[Saved entries]
══════════

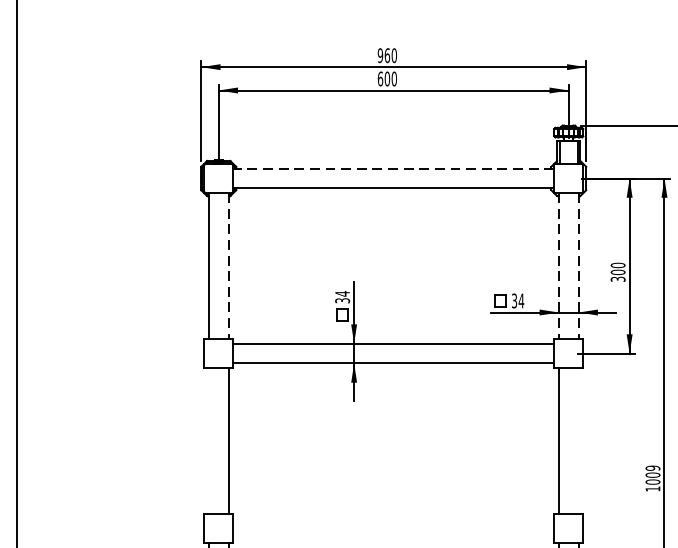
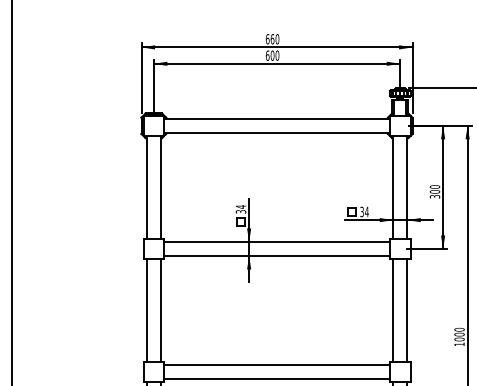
text: (380, 55) -> (267, 39), 960 -> 660
line: (394, 168) -> (277, 118), dashed -> solid
line: (228, 266) -> (160, 187), dashed -> solid
line: (559, 266) -> (393, 187), dashed -> solid
line: (579, 266) -> (407, 187), dashed -> solid
line: (208, 440) -> (146, 310), added
line: (579, 440) -> (407, 310), added
text: (652, 467) -> (459, 329), 1009 -> 1000
line: (394, 519) -> (277, 365), added
line: (394, 538) -> (277, 379), added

══════════

§ **Work request**: All of the records should be set down exactly, minus the pictures they hold.

§ **Task result**:
text: (380, 55) -> (267, 39), 960 -> 660
line: (394, 168) -> (277, 118), dashed -> solid
line: (228, 266) -> (160, 187), dashed -> solid
line: (559, 266) -> (393, 187), dashed -> solid
line: (579, 266) -> (407, 187), dashed -> solid
line: (208, 440) -> (146, 310), added
line: (579, 440) -> (407, 310), added
text: (652, 467) -> (459, 329), 1009 -> 1000
line: (394, 519) -> (277, 365), added
line: (394, 538) -> (277, 379), added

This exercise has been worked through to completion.